Focus on fair trade, jobs could unite D.C. lawmakers, Stabenow says

BY Sunday, December 25, 2016 08:34pm

As Michigan’s senior U.S. Senator, Debbie Stabenow plans to continue focusing on issues pertaining to small businesses, manufacturing and agriculture. Going into 2017, Stabenow expects to work on legislation that would improve tax credits for small manufacturers, as well as prepare to draft the upcoming Farm Bill. Stabenow spoke with MiBiz about her priorities and outlook for the upcoming year. 

What key policies are you championing in 2017? 

For me, it’s all about jobs and the economy. My focus is on making things and growing things because I don’t think we have an economy unless we do that. Small business, manufacturing and agriculture are the things I’m focusing on. If you want to be encouraged and enthused, talk with small business owners who are working hard and providing terrific services and products to people in their local communities. 
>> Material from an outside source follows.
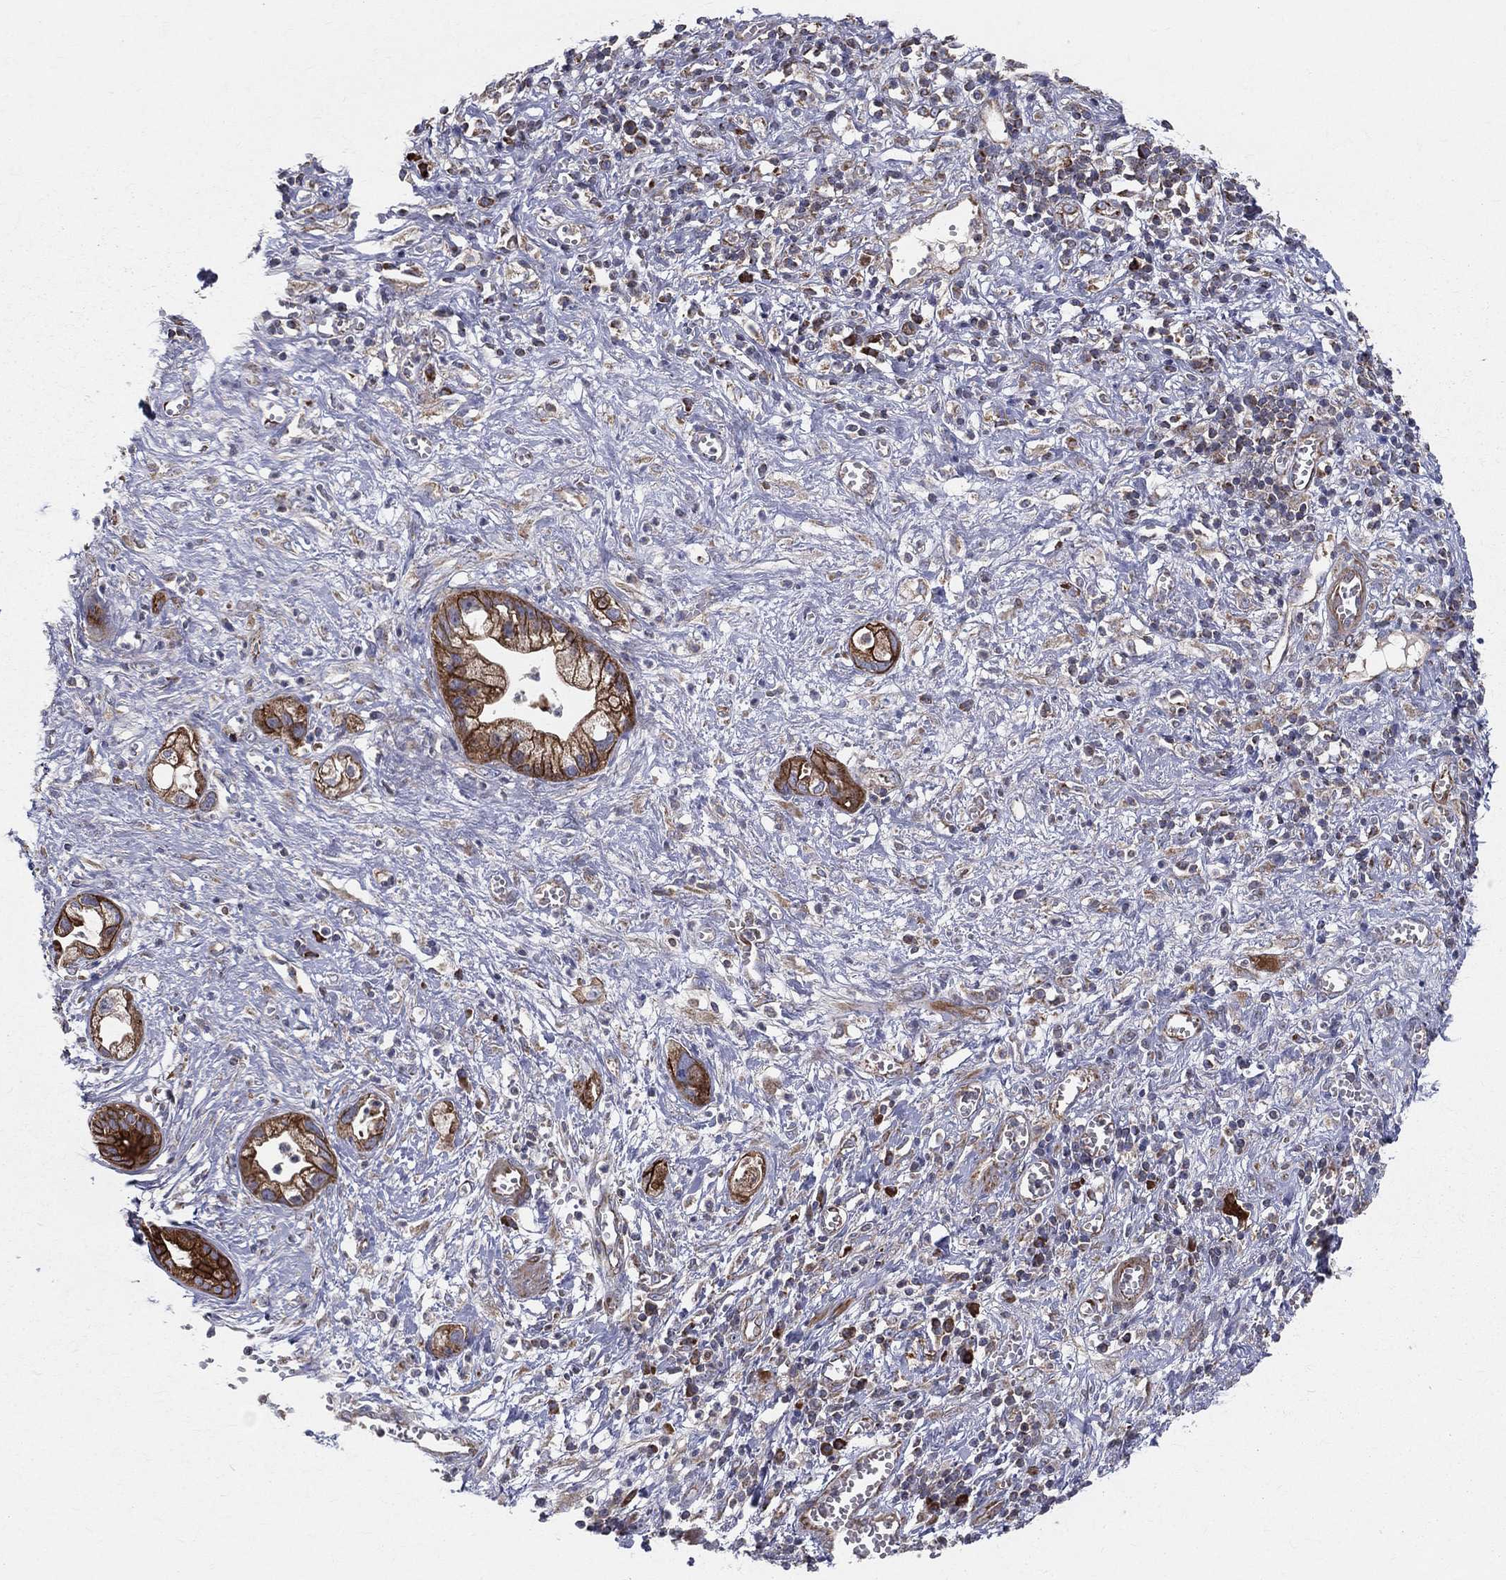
{"staining": {"intensity": "strong", "quantity": ">75%", "location": "cytoplasmic/membranous"}, "tissue": "pancreatic cancer", "cell_type": "Tumor cells", "image_type": "cancer", "snomed": [{"axis": "morphology", "description": "Adenocarcinoma, NOS"}, {"axis": "topography", "description": "Pancreas"}], "caption": "Immunohistochemical staining of pancreatic cancer exhibits strong cytoplasmic/membranous protein staining in approximately >75% of tumor cells. The protein of interest is shown in brown color, while the nuclei are stained blue.", "gene": "MIX23", "patient": {"sex": "female", "age": 73}}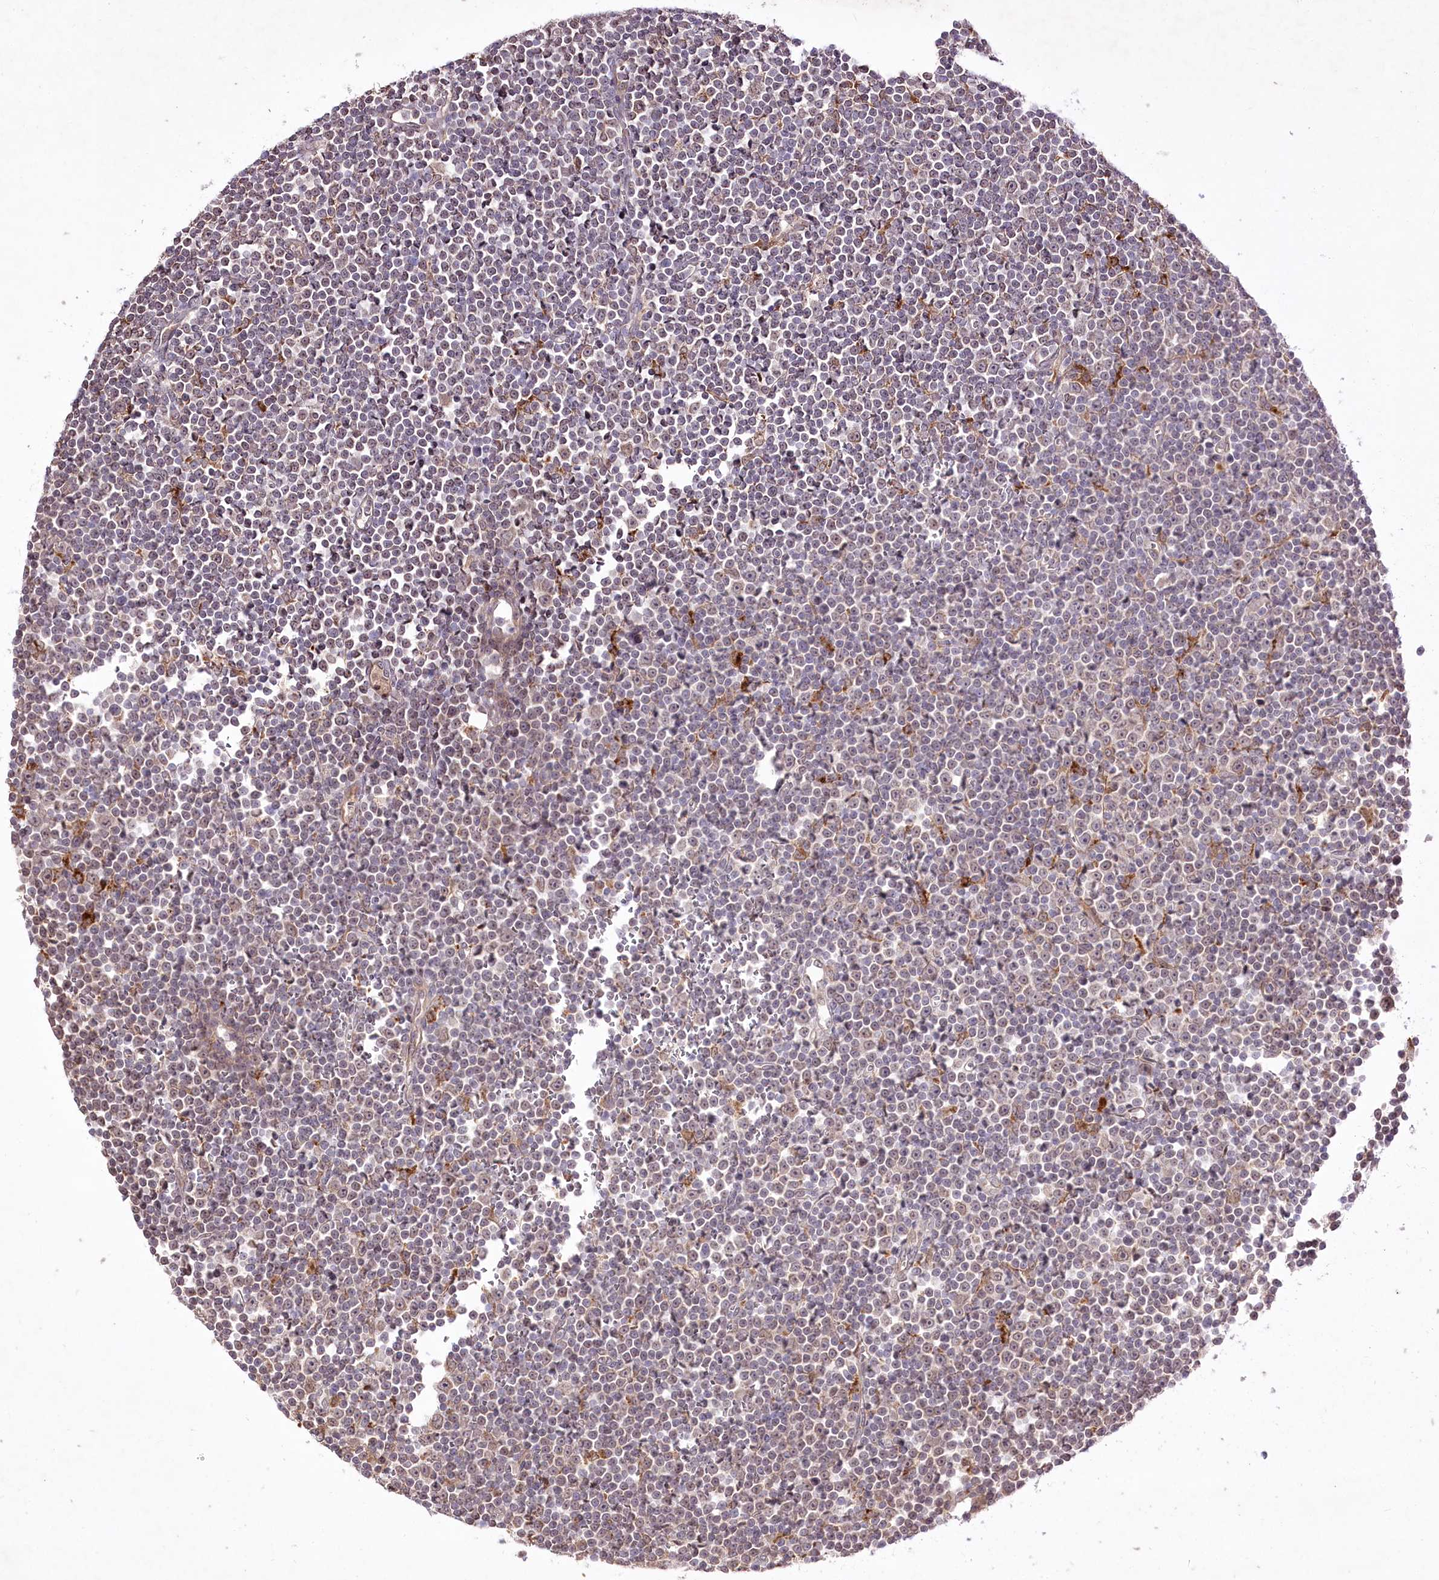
{"staining": {"intensity": "weak", "quantity": "<25%", "location": "cytoplasmic/membranous"}, "tissue": "lymphoma", "cell_type": "Tumor cells", "image_type": "cancer", "snomed": [{"axis": "morphology", "description": "Malignant lymphoma, non-Hodgkin's type, Low grade"}, {"axis": "topography", "description": "Lymph node"}], "caption": "A high-resolution histopathology image shows immunohistochemistry staining of lymphoma, which demonstrates no significant positivity in tumor cells.", "gene": "HELT", "patient": {"sex": "female", "age": 67}}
Your focus on jobs and the economy seems to put you right in line with the president-elect, whom you’ve been critical of in the past. Where might your views mesh with his? 

I’ve said since his election that if he wants to focus on fair trade and bringing jobs home from other countries, then I’m certainly willing to work with him. I have legislation called the Bring Jobs Home Act that I have been trying to get passed for over six years. The Republicans have filibustered it every time. If we’re talking about bringing jobs home or fair trade, I think the new president will have more challenges on the Republican side than the Democrat side. For me, it’s about getting things done, grow the economy and help people in Michigan. Anybody who wants to do that in a sincere way, I’m willing to work with. 

We’ve heard local economic developers express concern over Trump’s meddling in state-level affairs such as when he took on Carrier Corp. in Indiana. If he were to turn his attention to a Michigan company, what would your reaction be?

First, let me say that there are many areas where I disagree with what the president-elect has said and done. But I am hopeful that he will be willing to do things in a more thoughtful way and focus on policies. I certainly want jobs to be in Michigan, but I think there is an effective way to do it and then there is an ineffective way to do it. I would encourage him to listen and to work with our businesses as well as our workers to do things in a way that really will be effective in the long run, not just something for show. 

What have you been hearing from manufacturers as far as what they need going into 2017?

One of the biggest challenges I hear is qualified workers. Workforce development, education, having the ability to hire people with the skills for the jobs available is a top priority for manufacturers. There are over 600,000 job openings across America right now, according to the National Association of Manufacturers, that aren’t being filled because of the inability to match the right skills to the right jobs. 

Do you think we can expect to see more funding on that front in 2017? 

I hope so. If the new Republican majority and the new president want to focus on something that will make a real difference, focusing on education and job training is absolutely at the top of the list.